Helmets and speed limits for e-scooters under draft legislation published by Govt

People riding e-scooters will have to wear helmets and adhere to traffic laws or face fines for offences including dangerous driving, under draft legislation published by the Gibraltar Government on Thursday.

The long-awaited legislation seeks to regulate the use of Personal Light Electric Transporters, which includes e-scooters fitted with seats.

E-scooters are increasingly popular as a means of getting around but are regarded by many other road users as dangerous.

The draft legislation, which has yet to be debated and passed by Parliament, seeks to create a framework for their safe and correct use.

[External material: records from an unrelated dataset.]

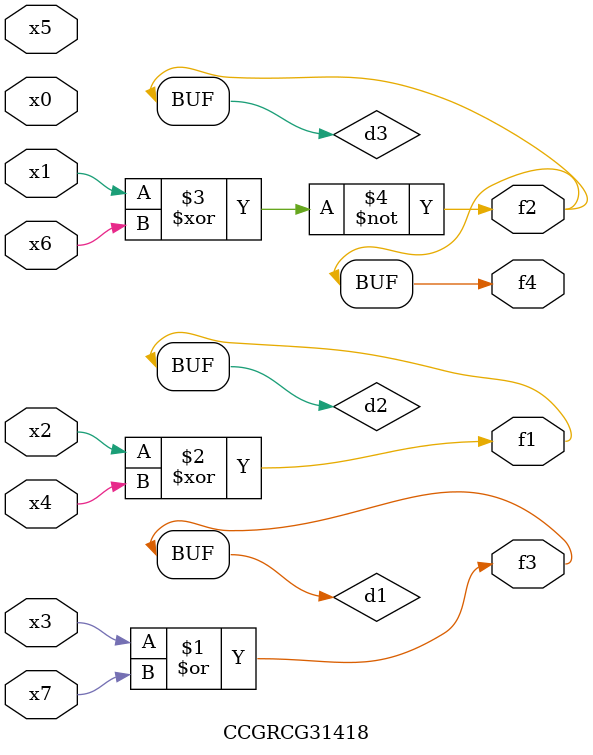
<source format=v>
module CCGRCG31418(
	input x0, x1, x2, x3, x4, x5, x6, x7,
	output f1, f2, f3, f4
);

	wire d1, d2, d3;

	or (d1, x3, x7);
	xor (d2, x2, x4);
	xnor (d3, x1, x6);
	assign f1 = d2;
	assign f2 = d3;
	assign f3 = d1;
	assign f4 = d3;
endmodule

</source>
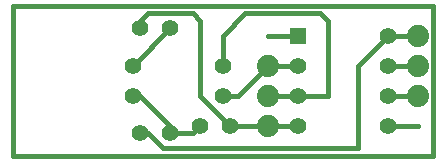
<source format=gbl>
G04 (created by PCBNEW-RS274X (2012-apr-16-27)-stable) date Fri 23 Aug 2013 11:32:02 AM IST*
G01*
G70*
G90*
%MOIN*%
G04 Gerber Fmt 3.4, Leading zero omitted, Abs format*
%FSLAX34Y34*%
G04 APERTURE LIST*
%ADD10C,0.006000*%
%ADD11C,0.015000*%
%ADD12C,0.055000*%
%ADD13R,0.055000X0.055000*%
%ADD14C,0.074000*%
%ADD15C,0.016000*%
G04 APERTURE END LIST*
G54D10*
G54D11*
X33000Y-43250D02*
X33000Y-38250D01*
X47000Y-43250D02*
X33000Y-43250D01*
X47000Y-38250D02*
X47000Y-43250D01*
X33000Y-38250D02*
X47000Y-38250D01*
G54D12*
X40250Y-42250D03*
X39250Y-42250D03*
X37250Y-39000D03*
X38250Y-39000D03*
X37250Y-42500D03*
X38250Y-42500D03*
G54D13*
X42500Y-39250D03*
G54D12*
X42500Y-40250D03*
X42500Y-41250D03*
X42500Y-42250D03*
X45500Y-42250D03*
X45500Y-41250D03*
X45500Y-40250D03*
X45500Y-39250D03*
G54D14*
X46500Y-41250D03*
X46500Y-40250D03*
X46500Y-39250D03*
X41500Y-40250D03*
X41500Y-41250D03*
X41500Y-42250D03*
G54D12*
X37000Y-41250D03*
X40000Y-41250D03*
X37000Y-40250D03*
X40000Y-40250D03*
G54D15*
X44500Y-43000D02*
X44500Y-40250D01*
X37250Y-42500D02*
X37500Y-42500D01*
X37500Y-42500D02*
X38000Y-43000D01*
X44500Y-43000D02*
X38000Y-43000D01*
X44500Y-40250D02*
X45500Y-39250D01*
X45500Y-39250D02*
X45750Y-39250D01*
X45750Y-39250D02*
X45500Y-39250D01*
X45500Y-39250D02*
X46500Y-39250D01*
X38250Y-39000D02*
X37000Y-40250D01*
X38250Y-42500D02*
X39000Y-42500D01*
X39000Y-42500D02*
X39250Y-42250D01*
X37250Y-41250D02*
X38250Y-42250D01*
X38250Y-42250D02*
X38250Y-42500D01*
X37000Y-41250D02*
X37250Y-41250D01*
X37250Y-39000D02*
X37250Y-38750D01*
X39250Y-41250D02*
X40250Y-42250D01*
X39250Y-38750D02*
X39250Y-41250D01*
X39000Y-38500D02*
X39250Y-38750D01*
X37500Y-38500D02*
X39000Y-38500D01*
X37250Y-38750D02*
X37500Y-38500D01*
X40250Y-42250D02*
X41500Y-42250D01*
X41500Y-42250D02*
X42500Y-42250D01*
X41500Y-40250D02*
X42500Y-40250D01*
X41500Y-40250D02*
X40500Y-41250D01*
X40500Y-41250D02*
X40000Y-41250D01*
X45500Y-40250D02*
X46500Y-40250D01*
X42500Y-39250D02*
X41500Y-39250D01*
X45500Y-41250D02*
X46500Y-41250D01*
X46500Y-42250D02*
X45500Y-42250D01*
X42500Y-41250D02*
X43500Y-41250D01*
X40750Y-38500D02*
X43250Y-38500D01*
X40000Y-39250D02*
X40750Y-38500D01*
X40000Y-39250D02*
X40000Y-40250D01*
X43250Y-38500D02*
X43500Y-38750D01*
X43500Y-41250D02*
X43500Y-38750D01*
X41500Y-41250D02*
X42500Y-41250D01*
M02*

</source>
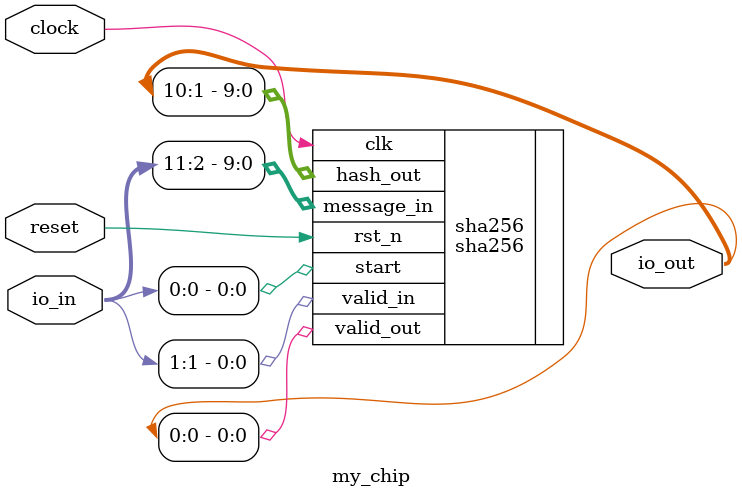
<source format=sv>
`default_nettype none

module my_chip (
    input logic [11:0] io_in, // Inputs to your chip
    output logic [11:0] io_out, // Outputs from your chip
    input logic clock,
    input logic reset // Important: Reset is ACTIVE-HIGH
);
    
    // Basic counter design as an example
    // TODO: remove the counter design and use this module to insert your own design
    // DO NOT change the I/O header of this design

    sha256 sha256(
        .clk(clock),
        .rst_n(reset),
        .start(io_in[0]),
        .valid_in(io_in[1]),
        .message_in(io_in[11:2]),
        .valid_out(io_out[0]),
        .hash_out(io_out[10:1])
    );

    // wire [6:0] led_out;
    // assign io_out[6:0] = led_out;

    // // external clock is 1000Hz, so need 10 bit counter
    // reg [9:0] second_counter;
    // reg [3:0] digit;

    // always @(posedge clock) begin
    //     // if reset, set counter to 0
    //     if (reset) begin
    //         second_counter <= 0;
    //         digit <= 0;
    //     end else begin
    //         // if up to 16e6
    //         if (second_counter == 1000) begin
    //             // reset
    //             second_counter <= 0;

    //             // increment digit
    //             digit <= digit + 1'b1;

    //             // only count from 0 to 9
    //             if (digit == 9)
    //                 digit <= 0;

    //         end else
    //             // increment counter
    //             second_counter <= second_counter + 1'b1;
    //     end
    // end

    // // instantiate segment display
    // seg7 seg7(.counter(digit), .segments(led_out));

endmodule

</source>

“The use of these personal mobility devices is now widespread in many cities as they are seen as an alternative mode of transport,” said Paul Balban, the Minister for Transport.

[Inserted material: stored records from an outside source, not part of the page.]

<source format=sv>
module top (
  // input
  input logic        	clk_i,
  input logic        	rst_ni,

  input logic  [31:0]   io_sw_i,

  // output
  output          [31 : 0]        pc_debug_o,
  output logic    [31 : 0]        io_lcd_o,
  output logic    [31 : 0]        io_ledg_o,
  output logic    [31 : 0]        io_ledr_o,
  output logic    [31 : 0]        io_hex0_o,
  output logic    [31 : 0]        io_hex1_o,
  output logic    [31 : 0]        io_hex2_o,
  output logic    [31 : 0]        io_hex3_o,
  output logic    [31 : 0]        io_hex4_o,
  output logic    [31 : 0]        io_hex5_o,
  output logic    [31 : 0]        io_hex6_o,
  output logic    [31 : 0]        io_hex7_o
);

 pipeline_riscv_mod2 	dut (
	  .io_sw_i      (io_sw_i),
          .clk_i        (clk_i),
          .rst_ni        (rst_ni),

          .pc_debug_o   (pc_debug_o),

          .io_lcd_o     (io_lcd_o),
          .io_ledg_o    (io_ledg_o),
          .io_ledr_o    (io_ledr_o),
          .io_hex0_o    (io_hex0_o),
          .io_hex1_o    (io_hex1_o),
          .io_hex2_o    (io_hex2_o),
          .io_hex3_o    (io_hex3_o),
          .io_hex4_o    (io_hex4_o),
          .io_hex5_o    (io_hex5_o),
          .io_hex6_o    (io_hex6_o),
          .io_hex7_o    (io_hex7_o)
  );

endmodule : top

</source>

“There is however a need to regulate how these devices are used on the road to ensure the safety of all road users and the Bill provides the legal structure to guide and hold to account those users that breach the regulations.”

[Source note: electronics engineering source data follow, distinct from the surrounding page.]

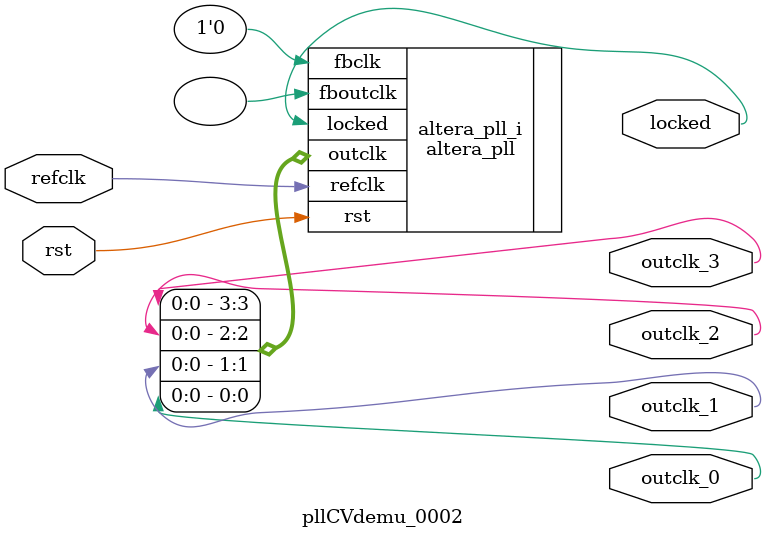
<source format=v>
`timescale 1ns/10ps
module  pllCVdemu_0002(

	// interface 'refclk'
	input wire refclk,

	// interface 'reset'
	input wire rst,

	// interface 'outclk0'
	output wire outclk_0,

	// interface 'outclk1'
	output wire outclk_1,

	// interface 'outclk2'
	output wire outclk_2,

	// interface 'outclk3'
	output wire outclk_3,

	// interface 'locked'
	output wire locked
);

	altera_pll #(
		.fractional_vco_multiplier("false"),
		.reference_clock_frequency("50.0 MHz"),
		.operation_mode("direct"),
		.number_of_clocks(4),
		.output_clock_frequency0("20.000000 MHz"),
		.phase_shift0("0 ps"),
		.duty_cycle0(50),
		.output_clock_frequency1("75.000000 MHz"),
		.phase_shift1("0 ps"),
		.duty_cycle1(50),
		.output_clock_frequency2("75.000000 MHz"),
		.phase_shift2("0 ps"),
		.duty_cycle2(50),
		.output_clock_frequency3("60.000000 MHz"),
		.phase_shift3("0 ps"),
		.duty_cycle3(50),
		.output_clock_frequency4("0 MHz"),
		.phase_shift4("0 ps"),
		.duty_cycle4(50),
		.output_clock_frequency5("0 MHz"),
		.phase_shift5("0 ps"),
		.duty_cycle5(50),
		.output_clock_frequency6("0 MHz"),
		.phase_shift6("0 ps"),
		.duty_cycle6(50),
		.output_clock_frequency7("0 MHz"),
		.phase_shift7("0 ps"),
		.duty_cycle7(50),
		.output_clock_frequency8("0 MHz"),
		.phase_shift8("0 ps"),
		.duty_cycle8(50),
		.output_clock_frequency9("0 MHz"),
		.phase_shift9("0 ps"),
		.duty_cycle9(50),
		.output_clock_frequency10("0 MHz"),
		.phase_shift10("0 ps"),
		.duty_cycle10(50),
		.output_clock_frequency11("0 MHz"),
		.phase_shift11("0 ps"),
		.duty_cycle11(50),
		.output_clock_frequency12("0 MHz"),
		.phase_shift12("0 ps"),
		.duty_cycle12(50),
		.output_clock_frequency13("0 MHz"),
		.phase_shift13("0 ps"),
		.duty_cycle13(50),
		.output_clock_frequency14("0 MHz"),
		.phase_shift14("0 ps"),
		.duty_cycle14(50),
		.output_clock_frequency15("0 MHz"),
		.phase_shift15("0 ps"),
		.duty_cycle15(50),
		.output_clock_frequency16("0 MHz"),
		.phase_shift16("0 ps"),
		.duty_cycle16(50),
		.output_clock_frequency17("0 MHz"),
		.phase_shift17("0 ps"),
		.duty_cycle17(50),
		.pll_type("General"),
		.pll_subtype("General")
	) altera_pll_i (
		.rst	(rst),
		.outclk	({outclk_3, outclk_2, outclk_1, outclk_0}),
		.locked	(locked),
		.fboutclk	( ),
		.fbclk	(1'b0),
		.refclk	(refclk)
	);
endmodule


</source>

A key provision of the proposed legislation is that e-scooters must be driven on roads and cannot exceed a speed of 25km per hour.

Most e-scooters have that speed as a top limit and tampering with them to go faster will be an offence.

The use of these devices will be prohibited to anyone under the age of 17 and anyone using them must obey any instructions to stop given by police officers.

The draft legislation also provides for fixed penalty notices, much the same as applies to other road users.

The Bill also includes an amendment to the Crimes Act to widen the definition of the offence of “furious driving or racing” to include “furious, driving, racing, riding or operation”.

It also defines Personal Light Electric Transporters in law, including capping their maximum speed at 25km per hour.

The government looked at adding a requirement for mandatory insurance but found there was no appetite from local insurance companies to provide it.

To add the requirement would have had the practical effect of banning this type of transport device.

EDITOR’S NOTE: This story has been updated to add details of the decision not to require mandatory insurance.